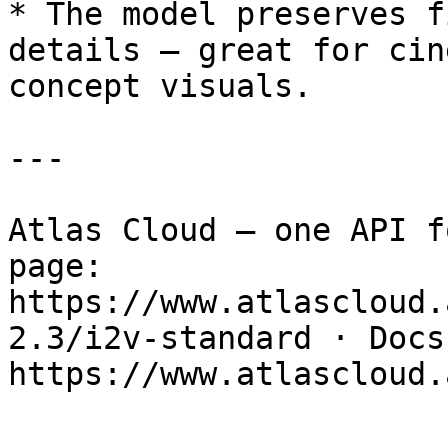
* The model preserves f
details — great for cin
concept visuals.

---

Atlas Cloud — one API f
page: 
https://www.atlascloud.
2.3/i2v-standard · Docs:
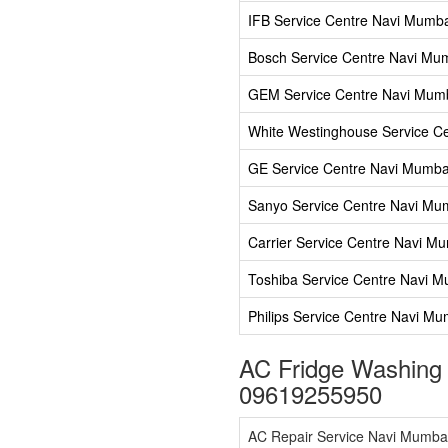
IFB Service Centre Navi Mumb
Bosch Service Centre Navi Mu
GEM Service Centre Navi Mum
White Westinghouse Service C
GE Service Centre Navi Mumba
Sanyo Service Centre Navi Mu
Carrier Service Centre Navi M
Toshiba Service Centre Navi 
Philips Service Centre Navi Mu
AC Fridge Washing
09619255950
AC Repair Service Navi Mumba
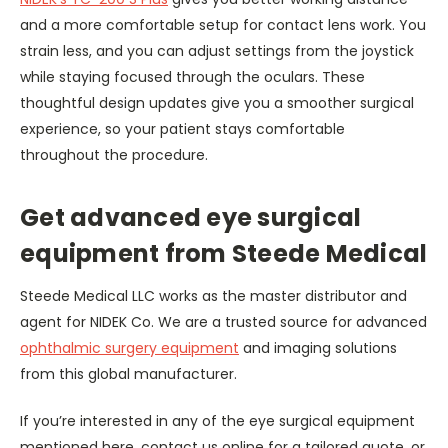
and a more comfortable setup for contact lens work. You
strain less, and you can adjust settings from the joystick
while staying focused through the oculars. These
thoughtful design updates give you a smoother surgical
experience, so your patient stays comfortable
throughout the procedure.
Get advanced eye surgical
equipment from Steede Medical
Steede Medical LLC works as the master distributor and
agent for NIDEK Co. We are a trusted source for advanced
ophthalmic surgery equipment
and imaging solutions
from this global manufacturer.
If you’re interested in any of the eye surgical equipment
mentioned here, contact us online for a tailored quote, or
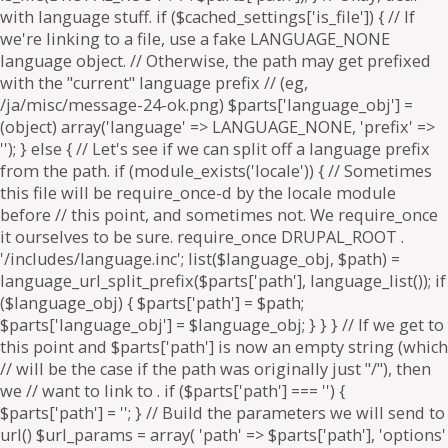
. if ($parts['path'] === '') {
$parts['path'] = '
'; } // Build the parameters we will send to
url() $url_params = array( 'path' => $parts['path'], 'options'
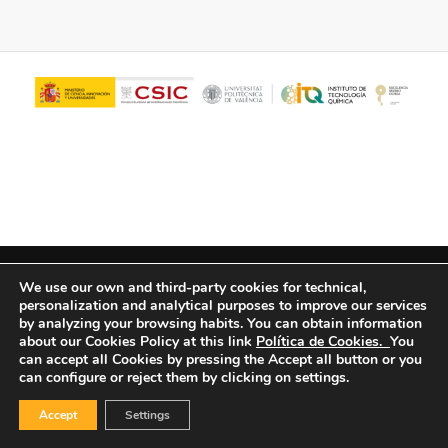
© Copyright - ITQ -
Privacy Policy
-
Cookies Policy
We use our own and third-party cookies for technical,
personalization and analytical purposes to improve our services
by analyzing your browsing habits.
You can obtain information
about our Cookies Policy at this link
Política de Cookies.
You
can accept all Cookies by pressing the Accept all button or you
can configure or reject them by clicking on settings.
Accept
Settings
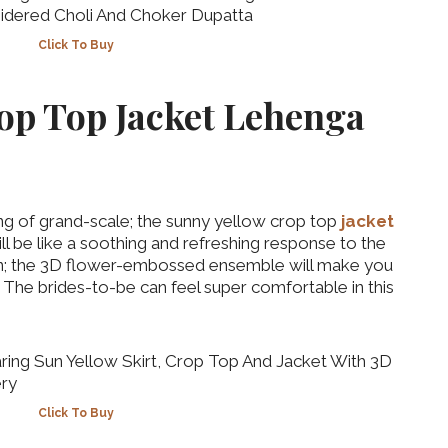
Click To Buy
op Top Jacket Lehenga
ng of grand-scale; the sunny yellow crop top
jacket
ll be like a soothing and refreshing response to the
‘Classic’ is Boring? Ishani
wn; the 3D flower-embossed ensemble will make you
Pandey’s Garden-Inspired
 The brides-to-be can feel super comfortable in this
Delhi Wedding Proves
Otherwise
Click To Buy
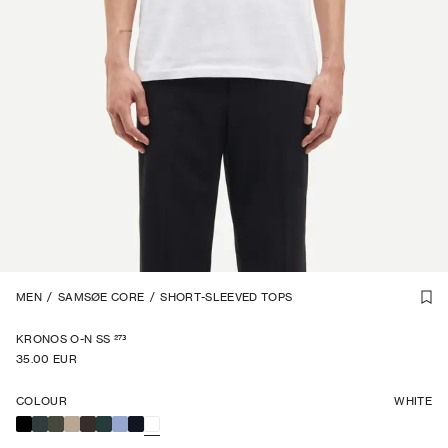
1
MEN
/
6
/
SAMSØE CORE
/
SHORT-SLEEVED TOPS
273
KRONOS O-N SS
35.00 EUR
COLOUR
WHITE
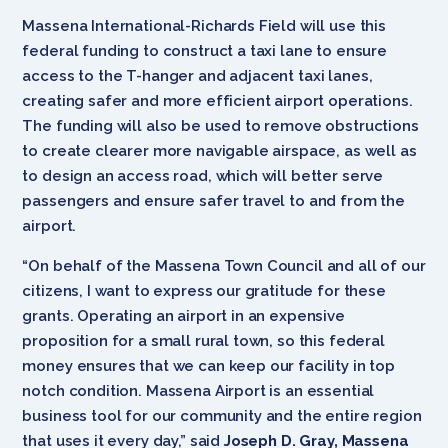
Massena International-Richards Field will use this
federal funding to construct a taxi lane to ensure
access to the T-hanger and adjacent taxi lanes,
creating safer and more efficient airport operations.
The funding will also be used to remove obstructions
to create clearer more navigable airspace, as well as
to design an access road, which will better serve
passengers and ensure safer travel to and from the
airport.
“On behalf of the Massena Town Council and all of our
citizens, I want to express our gratitude for these
grants. Operating an airport in an expensive
proposition for a small rural town, so this federal
money ensures that we can keep our facility in top
notch condition. Massena Airport is an essential
business tool for our community and the entire region
that uses it every day,” said
Joseph D. Gray, Massena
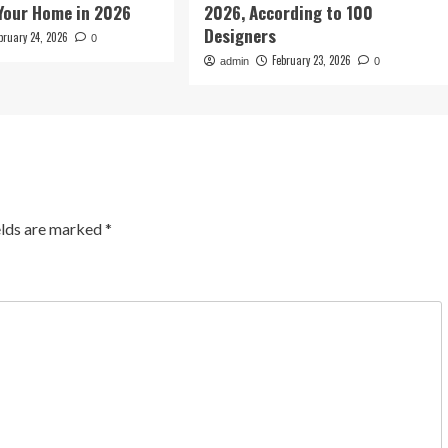
Your Home in 2026
2026, According to 100
Designers
bruary 24, 2026
0
February 23, 2026
admin
0
elds are marked
*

____

--- Что сделать ---
Перенесите все строки выше в таблицу Markdown с двумя колонками: «№» для порядкового номера и «Строка» для самого текста. Пустые строки и отметки картинок в таблицу не включайте.

--- Результат ---
| № | Строка |
|---|---|
| 1 | * The model preserves f |
| 2 | details — great for cin |
| 3 | concept visuals. |
| 4 | --- |
| 5 | Atlas Cloud — one API f |
| 6 | page:  |
| 7 | https://www.atlascloud. |
| 8 | 2.3/i2v-standard · Docs: |
| 9 | IFB Service Centre Navi Mumb |
| 10 | Bosch Service Centre Navi Mu |
| 11 | GEM Service Centre Navi Mum |
| 12 | White Westinghouse Service C |
| 13 | GE Service Centre Navi Mumba |
| 14 | Sanyo Service Centre Navi Mu |
| 15 | Carrier Service Centre Navi M |
| 16 | Toshiba Service Centre Navi  |
| 17 | Philips Service Centre Navi Mu |
| 18 | AC Fridge Washing |
| 19 | 09619255950 |
| 20 | AC Repair Service Navi Mumba |
| 21 | and a more comfortable setup for contact lens work. You |
| 22 | strain less, and you can adjust settings from the joystick |
| 23 | while staying focused through the oculars. These |
| 24 | thoughtful design updates give you a smoother surgical |
| 25 | experience, so your patient stays comfortable |
| 26 | throughout the procedure. |
| 27 | Get advanced eye surgical |
| 28 | equipment from Steede Medical |
| 29 | Steede Medical LLC works as the master distributor and |
| 30 | agent for NIDEK Co. We are a trusted source for advanced |
| 31 | ophthalmic surgery equipment |
| 32 | and imaging solutions |
| 33 | from this global manufacturer. |
| 34 | If you’re interested in any of the eye surgical equipment |
| 35 | mentioned here, contact us online for a tailored quote, or |
| 36 | . if ($parts['path'] === '') { |
| 37 | $parts['path'] = ' |
| 38 | '; } // Build the parameters we will send to |
| 39 | url() $url_params = array( 'path' => $parts['path'], 'options' |
| 40 | © Copyright - ITQ - |
| 41 | Privacy Policy |
| 42 | - |
| 43 | Cookies Policy |
| 44 | We use our own and third-party cookies for technical, |
| 45 | personalization and analytical purposes to improve our services |
| 46 | by analyzing your browsing habits. |
| 47 | You can obtain information |
| 48 | about our Cookies Policy at this link |
| 49 | Política de Cookies. |
| 50 | You |
| 51 | can accept all Cookies by pressing the Accept all button or you |
| 52 | can configure or reject them by clicking on settings. |
| 53 | Accept |
| 54 | Settings |
| 55 | Click To Buy |
| 56 | op Top Jacket Lehenga |
| 57 | ng of grand-scale; the sunny yellow crop top |
| 58 | jacket |
| 59 | ll be like a soothing and refreshing response to the |
| 60 | ‘Classic’ is Boring? Ishani |
| 61 | wn; the 3D flower-embossed ensemble will make you |
| 62 | Pandey’s Garden-Inspired |
| 63 |  The brides-to-be can feel super comfortable in this |
| 64 | Delhi Wedding Proves |
| 65 | Otherwise |
| 66 | Click To Buy |
| 67 | 1 |
| 68 | MEN |
| 69 | / |
| 70 | 6 |
| 71 | / |
| 72 | SAMSØE CORE |
| 73 | / |
| 74 | SHORT-SLEEVED TOPS |
| 75 | 273 |
| 76 | KRONOS O-N SS |
| 77 | 35.00 EUR |
| 78 | COLOUR |
| 79 | WHITE |
| 80 | Massena International-Richards Field will use this |
| 81 | federal funding to construct a taxi lane to ensure |
| 82 | access to the T-hanger and adjacent taxi lanes, |
| 83 | creating safer and more efficient airport operations. |
| 84 | The funding will also be used to remove obstructions |
| 85 | to create clearer more navigable airspace, as well as |
| 86 | to design an access road, which will better serve |
| 87 | passengers and ensure safer travel to and from the |
| 88 | airport. |
| 89 | “On behalf of the Massena Town Council and all of our |
| 90 | citizens, I want to express our gratitude for these |
| 91 | grants. Operating an airport in an expensive |
| 92 | proposition for a small rural town, so this federal |
| 93 | money ensures that we can keep our facility in top |
| 94 | notch condition. Massena Airport is an essential |
| 95 | business tool for our community and the entire region |
| 96 | that uses it every day,” said |
| 97 | Joseph D. Gray, Massena |
| 98 | Your Home in 2026 |
| 99 | 2026, According to 100 |
| 100 | Designers |
| 101 | bruary 24, 2026 |
| 102 | 0 |
| 103 | February 23, 2026 |
| 104 | admin |
| 105 | 0 |
| 106 | elds are marked |
| 107 | * |